Using "AperFunction" as the search string, find the matching lines below and copy them.

Records from a data collection
Start of Block

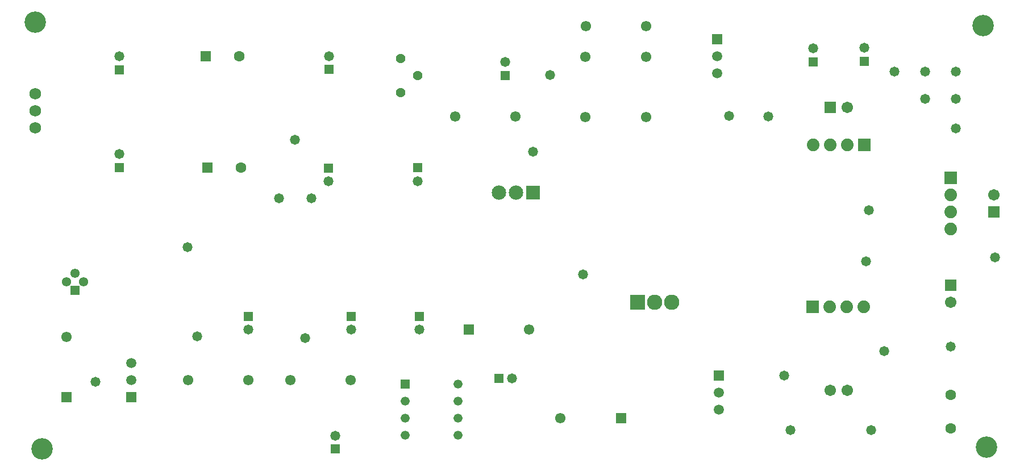
<source format=gbr>
%TF.GenerationSoftware,Altium Limited,Altium Designer,21.2.2 (38)*%
G04 Layer_Color=8388736*
%FSLAX26Y26*%
%MOIN*%
%TF.SameCoordinates,77551777-079B-400F-9D4E-00EB0A9A3649*%
%TF.FilePolarity,Negative*%
%TF.FileFunction,Soldermask,Top*%
%TF.Part,Single*%
G01*
G75*
%TA.AperFunction,ComponentPad*%
%ADD44R,0.058197X0.058197*%
%ADD45C,0.058197*%
%ADD46C,0.084181*%
%ADD47R,0.084181X0.084181*%
%ADD48R,0.059181X0.059181*%
%ADD49C,0.059181*%
%ADD50C,0.067055*%
%ADD51R,0.067055X0.067055*%
%ADD52R,0.063118X0.063118*%
%ADD53C,0.063118*%
%ADD54C,0.068000*%
%ADD55C,0.054535*%
%ADD56R,0.054535X0.054535*%
%ADD57C,0.061150*%
%ADD58R,0.061150X0.061150*%
%ADD59R,0.061150X0.061150*%
%ADD60R,0.058197X0.058197*%
%ADD61C,0.052606*%
%ADD62R,0.052606X0.052606*%
%ADD63C,0.074142*%
%ADD64R,0.074142X0.074142*%
%ADD65R,0.074142X0.074142*%
%ADD66R,0.067055X0.067055*%
%ADD67C,0.090087*%
%ADD68R,0.090087X0.090087*%
%ADD69C,0.056425*%
%TA.AperFunction,ViaPad*%
%ADD70C,0.058000*%
%ADD71C,0.126110*%
D44*
X6745000Y4431260D02*
D03*
X7045000Y4435000D02*
D03*
X3900000Y3808740D02*
D03*
X3905000Y4386260D02*
D03*
X2675000Y4385000D02*
D03*
Y3811260D02*
D03*
X3430000Y2938740D02*
D03*
X4434078D02*
D03*
X4422300Y3809927D02*
D03*
X4032316Y2938740D02*
D03*
X3939646Y2160019D02*
D03*
X4935549Y4351451D02*
D03*
D45*
X6745000Y4510000D02*
D03*
X7045000Y4513740D02*
D03*
X4935549Y4430191D02*
D03*
X3900000Y3730000D02*
D03*
X3905000Y4465000D02*
D03*
X2675000Y4463740D02*
D03*
Y3890000D02*
D03*
X3430000Y2860000D02*
D03*
X4434078D02*
D03*
X4422300Y3731187D02*
D03*
X4978740Y2573822D02*
D03*
X4032316Y2860000D02*
D03*
X3939646Y2238759D02*
D03*
D46*
X4900000Y3665000D02*
D03*
X5000000D02*
D03*
D47*
X5100000D02*
D03*
D48*
X6190000Y2590000D02*
D03*
X2745514Y2464117D02*
D03*
X6180000Y4565000D02*
D03*
D49*
X6190000Y2490000D02*
D03*
Y2390000D02*
D03*
X2745514Y2664117D02*
D03*
Y2564117D02*
D03*
X6180000Y4365000D02*
D03*
Y4465000D02*
D03*
D50*
X7550000Y3020000D02*
D03*
X6945000Y4165000D02*
D03*
Y2505000D02*
D03*
X6845000D02*
D03*
X7805000Y3650000D02*
D03*
D51*
X7550000Y3120000D02*
D03*
X7805000Y3550000D02*
D03*
D52*
X3181575Y4465000D02*
D03*
X3191575Y3810000D02*
D03*
D53*
X3378425Y4465000D02*
D03*
X3388425Y3810000D02*
D03*
X7550000Y2478425D02*
D03*
Y2281575D02*
D03*
D54*
X2180000Y4245000D02*
D03*
Y4145000D02*
D03*
Y4045000D02*
D03*
D55*
X2365000Y3140000D02*
D03*
X2415000Y3190000D02*
D03*
X2465000Y3140000D02*
D03*
D56*
X2415000Y3090000D02*
D03*
D57*
X2365000Y2817165D02*
D03*
X3677835Y2565000D02*
D03*
X4032165D02*
D03*
X5077165Y2860000D02*
D03*
X4997165Y4110000D02*
D03*
X4642835D02*
D03*
X5261725Y2341592D02*
D03*
X3077835Y2565000D02*
D03*
X3432165D02*
D03*
X5765000Y4107835D02*
D03*
Y4462165D02*
D03*
X5763786Y4640578D02*
D03*
X5409455D02*
D03*
X5408108Y4462165D02*
D03*
Y4107835D02*
D03*
D58*
X2365000Y2462835D02*
D03*
D59*
X4722835Y2860000D02*
D03*
X5616056Y2341592D02*
D03*
D60*
X4900000Y2573822D02*
D03*
D61*
X4661952Y2540750D02*
D03*
Y2440750D02*
D03*
Y2340750D02*
D03*
Y2240750D02*
D03*
X4349433D02*
D03*
Y2340750D02*
D03*
Y2440750D02*
D03*
D62*
Y2540750D02*
D03*
D63*
X7040000Y2995000D02*
D03*
X6940000D02*
D03*
X6840000D02*
D03*
X7550000Y3650000D02*
D03*
Y3550000D02*
D03*
Y3450000D02*
D03*
X6745000Y3945000D02*
D03*
X6845000D02*
D03*
X6945000D02*
D03*
D64*
X6740000Y2995000D02*
D03*
X7045000Y3945000D02*
D03*
D65*
X7550000Y3750000D02*
D03*
D66*
X6845000Y4165000D02*
D03*
D67*
X5915000Y3020000D02*
D03*
X5815000D02*
D03*
D68*
X5715000D02*
D03*
D69*
X4325000Y4250197D02*
D03*
X4424803Y4350118D02*
D03*
X4325000Y4450000D02*
D03*
D70*
X5395000Y3185000D02*
D03*
X7055000Y3260000D02*
D03*
X5100000Y3905000D02*
D03*
X5200000Y4355000D02*
D03*
X2535000Y2555000D02*
D03*
X3075000Y3345000D02*
D03*
X3130000Y2820000D02*
D03*
X6480000Y4110000D02*
D03*
X6250000Y4115000D02*
D03*
X7070000Y3560000D02*
D03*
X6610000Y2270000D02*
D03*
X7085000D02*
D03*
X7550000Y2760000D02*
D03*
X7220000Y4375000D02*
D03*
X7400000Y4215000D02*
D03*
Y4375000D02*
D03*
X7580000D02*
D03*
Y4215000D02*
D03*
X7810000Y3285000D02*
D03*
X7160000Y2735000D02*
D03*
X6575000Y2590000D02*
D03*
X7580000Y4040000D02*
D03*
X3610000Y3630000D02*
D03*
X3800000D02*
D03*
X3705000Y3975000D02*
D03*
X3765000Y2810000D02*
D03*
D71*
X7740000Y4645000D02*
D03*
X7760000Y2170000D02*
D03*
X2220000Y2160000D02*
D03*
X2180000Y4665000D02*
D03*
%TF.MD5,5536e05b4cb65a576264b6e87d3e9d7e*%
M02*

</source>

End of Block

● Solution below:
%TA.AperFunction,ComponentPad*%
%TA.AperFunction,ViaPad*%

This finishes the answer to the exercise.